In the Pioneer Garden
Crab Apple Tree
There are approximately nine species of crab apple trees native to North America, and while most use these trees only for ornamental properties, their fruit is in fact edible. Often mixed with other varieties, crab apples contain an intense apple flavour, which when not cooked is rather acidic.
They can and have been made into jellies, jams, and baked goods. Crab apple trees can grow extremely well in very poor soil conditions, as they are very tolerant plants. Because of this, they make an excellent addition to gardens in areas like ours, for shade and privacy, with very infertile ground
Seeing rhubarb sprout up is a sure sign that spring has sprung in the pioneer garden. As a resilient and easy growing plant, this fruit was a staple in Ontario gardens. Though rhubarb is commonly associated with baking, it was once thought to have been good at combating digestion issues.
Though we eat the stalks of rhubarb, the leaves of the rhubarb plant are actually considered toxic, as they contain a substance known as oxalic acid. This is a nephrotoxin, meaning it specifically affects the kidneys. The leaves of the plant are still sometimes used, however, after being treated to remove the oxalic acid.
Blooming in the evening, these yellow flowers are often extracted for their oil. These plants can grow in very dry, gravelly soils which allow them to flourish in our area. Medicinal purposes include treatment of eczema, premenstrual discomfort, and menopausal symptoms. Evening Primrose is self-seeding, meaning they will drop seeds where they are planted to grow again the following year. With that in mind, plants with this trait can often spread beyond their intended planting site.
While peonies are often seen in pioneer gardens, they are not native to Ontario, but rather Asia, Europe, and Western North America.
These magnificent blooms were seen in European gardens by the early 19th century, by the 1850s seen across North America, often in homesteaders’ gardens.
Lilacs are not a native species, but were introduced to Canada by European settlers and are a physical sign of colonization. As these plants do not easily cultivate naturally, if you encounter a lilac, they are often marking a past homestead.

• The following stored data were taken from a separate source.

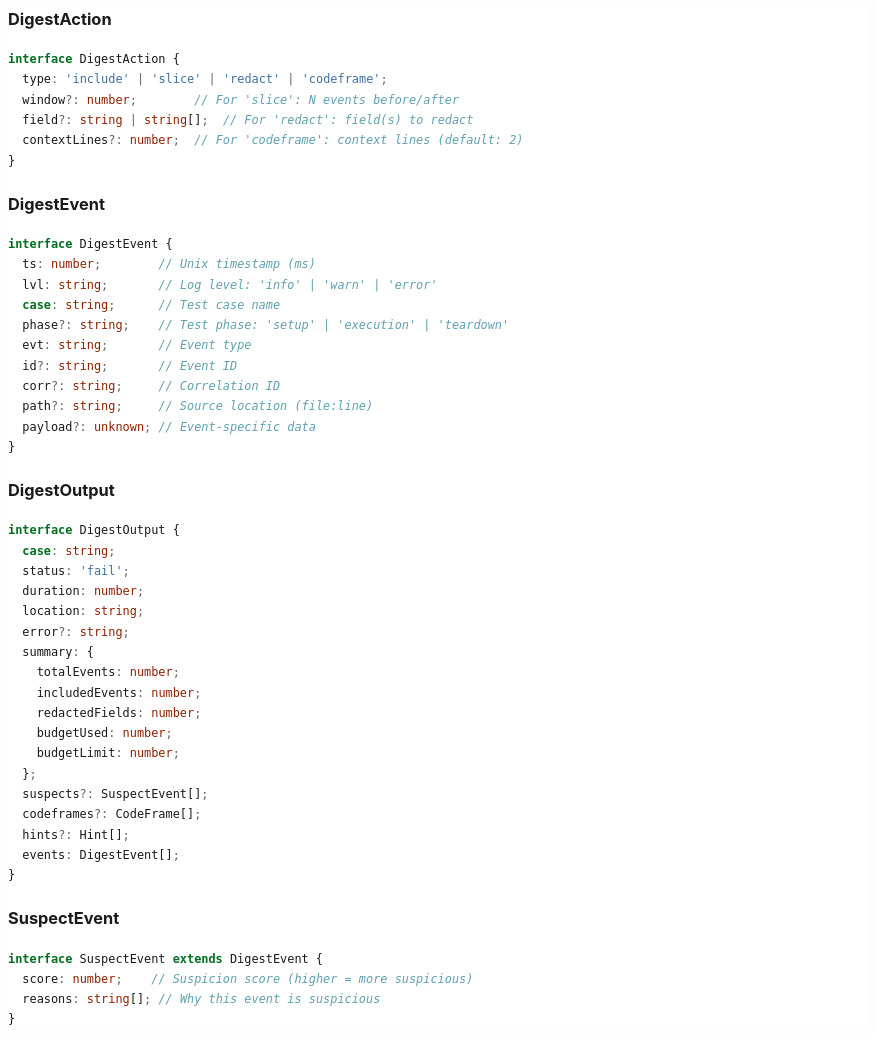 ### DigestAction

```typescript
interface DigestAction {
  type: 'include' | 'slice' | 'redact' | 'codeframe';
  window?: number;        // For 'slice': N events before/after
  field?: string | string[];  // For 'redact': field(s) to redact
  contextLines?: number;  // For 'codeframe': context lines (default: 2)
}
```

### DigestEvent

```typescript
interface DigestEvent {
  ts: number;        // Unix timestamp (ms)
  lvl: string;       // Log level: 'info' | 'warn' | 'error'
  case: string;      // Test case name
  phase?: string;    // Test phase: 'setup' | 'execution' | 'teardown'
  evt: string;       // Event type
  id?: string;       // Event ID
  corr?: string;     // Correlation ID
  path?: string;     // Source location (file:line)
  payload?: unknown; // Event-specific data
}
```

### DigestOutput

```typescript
interface DigestOutput {
  case: string;
  status: 'fail';
  duration: number;
  location: string;
  error?: string;
  summary: {
    totalEvents: number;
    includedEvents: number;
    redactedFields: number;
    budgetUsed: number;
    budgetLimit: number;
  };
  suspects?: SuspectEvent[];
  codeframes?: CodeFrame[];
  hints?: Hint[];
  events: DigestEvent[];
}
```

### SuspectEvent

```typescript
interface SuspectEvent extends DigestEvent {
  score: number;    // Suspicion score (higher = more suspicious)
  reasons: string[]; // Why this event is suspicious
}
```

Though they are often attributed to being ornamental, lilacs historically have been said to have anti-periodic properties, a term used to describe things that can halt reoccurring illnesses. With astringent qualities, they also dry tissue, making them something that would have been applied to cuts, rashes, or skin ailments. Additionally, their floral quality left them used in tea making and infusions.